Judge:

District Court Judge (Federal) Lisa Godbey Wood

I submitted a 28 USC Section 2241 Petition claiming that the exclusions from the First Step Act of 2018’s Earned Time Credits are unconstitutional under the 5th Amendment for violating Due Process and Equal Treatment principles; citing to the “irrebuttable presumption” doctrine.
I cited Supreme Court cases going back to the 70’s and 80’s to support the idea that irrebuttable presumption applies here, as well as citing a number of Supreme Court precedent stating that when a parole statute carries mandatory awarding of “time credits” that it provides a liberty interest cognizable under the irrebuttable presumption doctrine.

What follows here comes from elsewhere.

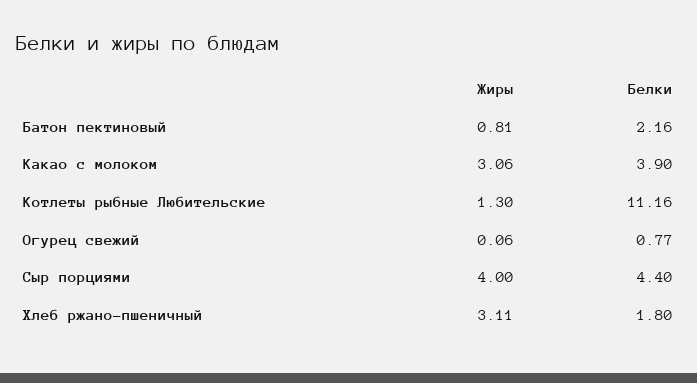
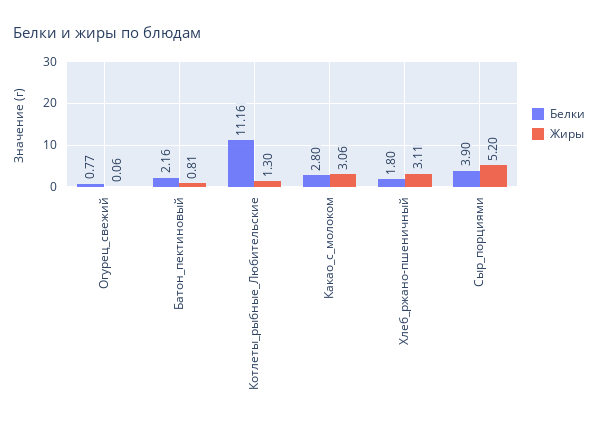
Белки, Какао с молоком: 3.9 -> 2.8
Жиры, Сыр порциями: 4 -> 5.2
Белки, Сыр порциями: 4.4 -> 3.9

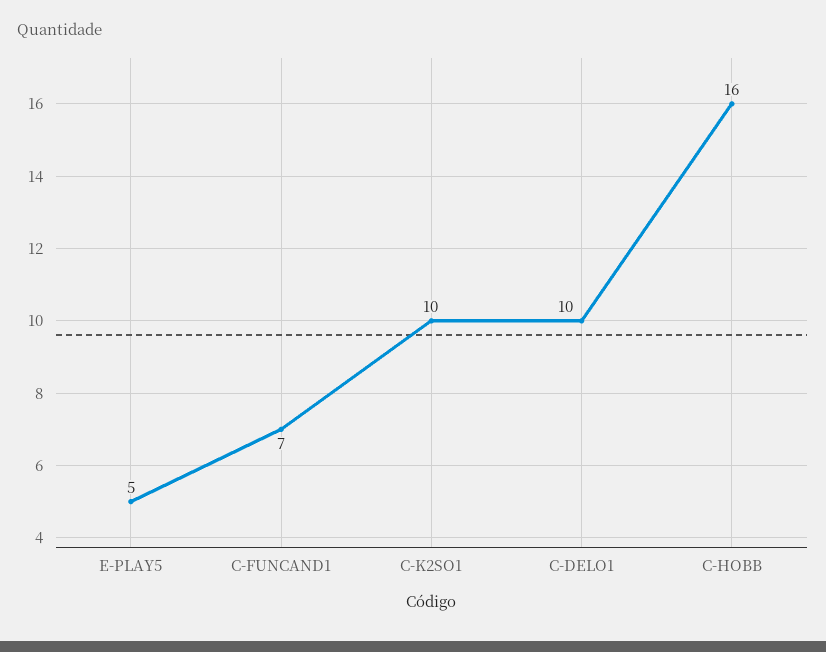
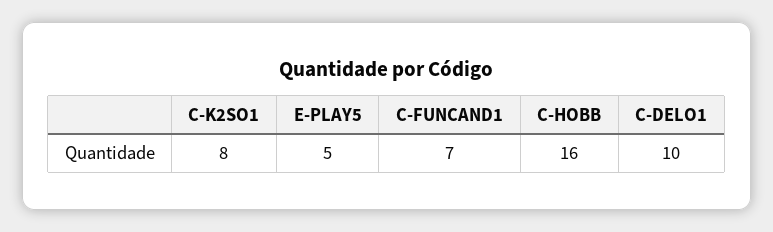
C-K2SO1: 10 -> 8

During the course of adversarial proceedings, I also presented caselaw from t he 11th Circuit Court of Appeals that states that when a person challenges a provision of an underlying statute, administrative remedy exhaustion is due to be excused – and I pointed out that Supreme Court precedent has agreed with this determination for more than 50 years.
I also presented that the 11th Circuit has stated outright that the Prison Litigation Reform Act does not apply to Habeas Corpus filings.

These two judges determined that an unpublished per curiam holding (Blevins) of the 11th Circuit that directly contradicts the published, binding precedent that I presented. This unpublished case has now been cited in dozens of 2241 petitions nationwide and has infected prisoner’s ability to assert their rights under both the FSA of 2018 and the 5th Amendment as it pertains to time credits.

My habeas petition is case no. 2:23-cv-08 (S.D.Ga)

Please look into this and expose their practice of bad law.

Thank You,

-Christopher D Cobb

P.S.: You have my full permission to utilize my name and all information provided in the above referenced case in any manner needed to publish these issue in a public forum.